Exercise goal → Return the full set of entries below exactly, leaving every image out.

Listed records →

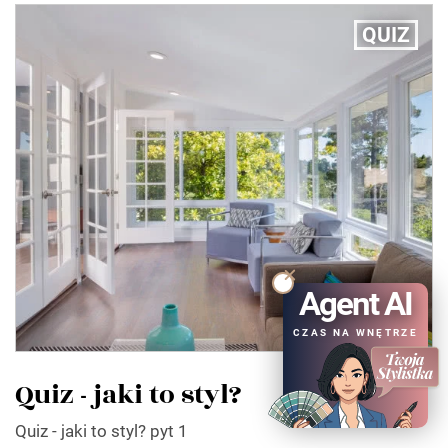
QUIZ
Agent AI
CZAS NA WNĘTRZE
Quiz - jaki to styl?
Quiz - jaki to styl? pyt 1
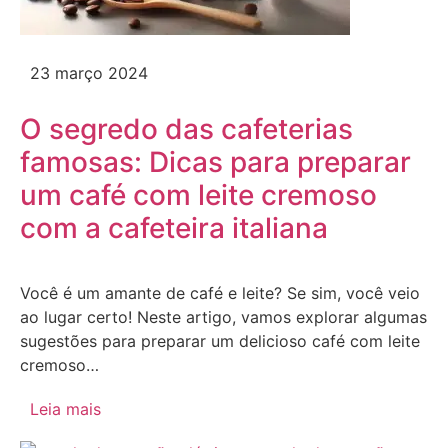
23 março 2024
O segredo das cafeterias
famosas: Dicas para preparar
um café com leite cremoso
com a cafeteira italiana
Você é um amante de café e leite? Se sim, você veio
ao lugar certo! Neste artigo, vamos explorar algumas
sugestões para preparar um delicioso café com leite
cremoso…
Leia mais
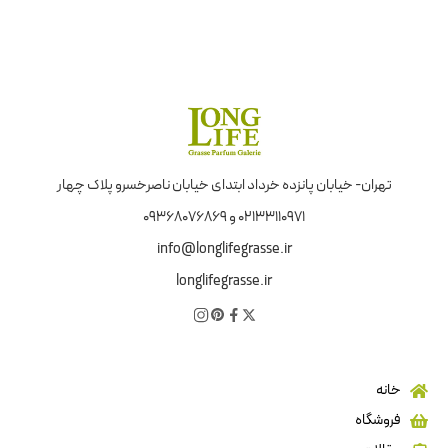
تهران- خیابان پانزده خرداد ابتدای خیابان ناصرخسرو پلاک چهار
02133110971 و 09368076869
info@longlifegrasse.ir
longlifegrasse.ir
خانه
فروشگاه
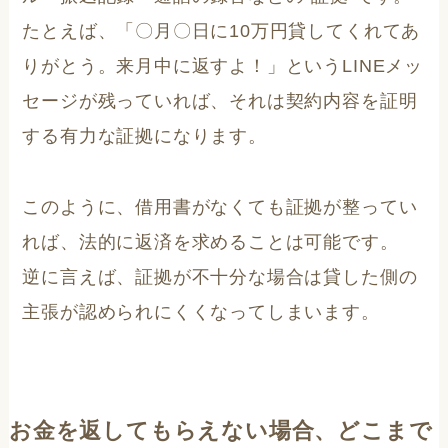
たとえば、「〇月〇日に10万円貸してくれてあ
りがとう。来月中に返すよ！」というLINEメッ
セージが残っていれば、それは契約内容を証明
する有力な証拠になります。
このように、借用書がなくても証拠が整ってい
れば、法的に返済を求めることは可能です。
逆に言えば、証拠が不十分な場合は貸した側の
主張が認められにくくなってしまいます。
お金を返してもらえない場合、どこまで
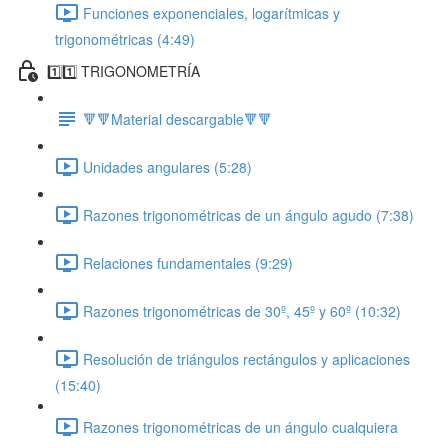
Funciones exponenciales, logarítmicas y
trigonométricas (4:49)
1️⃣1️⃣ TRIGONOMETRÍA
🔻🔻Material descargable🔻🔻
Unidades angulares (5:28)
Razones trigonométricas de un ángulo agudo (7:38)
Relaciones fundamentales (9:29)
Razones trigonométricas de 30º, 45º y 60º (10:32)
Resolución de triángulos rectángulos y aplicaciones
(15:40)
Razones trigonométricas de un ángulo cualquiera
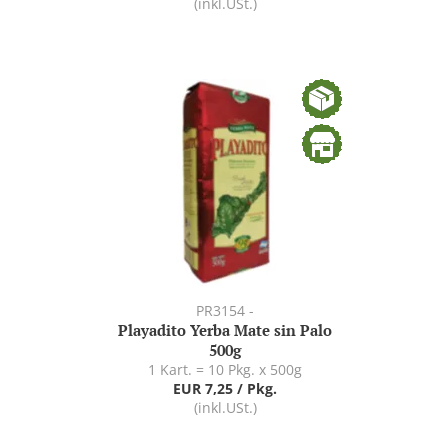
(inkl.USt.)
PR3154 -
Playadito Yerba Mate sin Palo
500g
1 Kart. = 10 Pkg. x 500g
EUR 7,25 / Pkg.
(inkl.USt.)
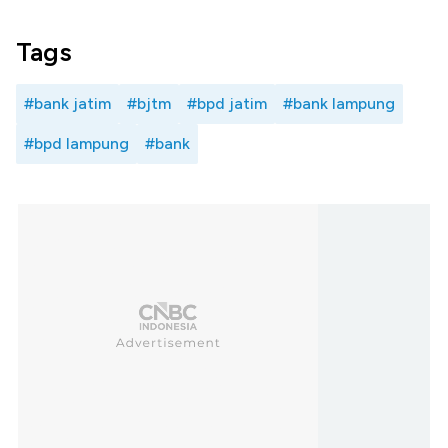
Tags
#bank jatim
#bjtm
#bpd jatim
#bank lampung
#bpd lampung
#bank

Your response →
QUIZ
Agent AI
CZAS NA WNĘTRZE
Quiz - jaki to styl?
Quiz - jaki to styl? pyt 1
23 março 2024
O segredo das cafeterias
famosas: Dicas para preparar
um café com leite cremoso
com a cafeteira italiana
Você é um amante de café e leite? Se sim, você veio
ao lugar certo! Neste artigo, vamos explorar algumas
sugestões para preparar um delicioso café com leite
cremoso…
Leia mais
تهران- خیابان پانزده خرداد ابتدای خیابان ناصرخسرو پلاک چهار
02133110971 و 09368076869
info@longlifegrasse.ir
longlifegrasse.ir
خانه
فروشگاه
たとえば、「〇月〇日に10万円貸してくれてあ
りがとう。来月中に返すよ！」というLINEメッ
セージが残っていれば、それは契約内容を証明
する有力な証拠になります。
このように、借用書がなくても証拠が整ってい
れば、法的に返済を求めることは可能です。
逆に言えば、証拠が不十分な場合は貸した側の
主張が認められにくくなってしまいます。
お金を返してもらえない場合、どこまで
Funciones exponenciales, logarítmicas y
trigonométricas (4:49)
1️⃣1️⃣ TRIGONOMETRÍA
🔻🔻Material descargable🔻🔻
Unidades angulares (5:28)
Razones trigonométricas de un ángulo agudo (7:38)
Relaciones fundamentales (9:29)
Razones trigonométricas de 30º, 45º y 60º (10:32)
Resolución de triángulos rectángulos y aplicaciones
(15:40)
Razones trigonométricas de un ángulo cualquiera
(inkl.USt.)
PR3154 -
Playadito Yerba Mate sin Palo
500g
1 Kart. = 10 Pkg. x 500g
EUR 7,25 / Pkg.
(inkl.USt.)
Tags
#bank jatim
#bjtm
#bpd jatim
#bank lampung
#bpd lampung
#bank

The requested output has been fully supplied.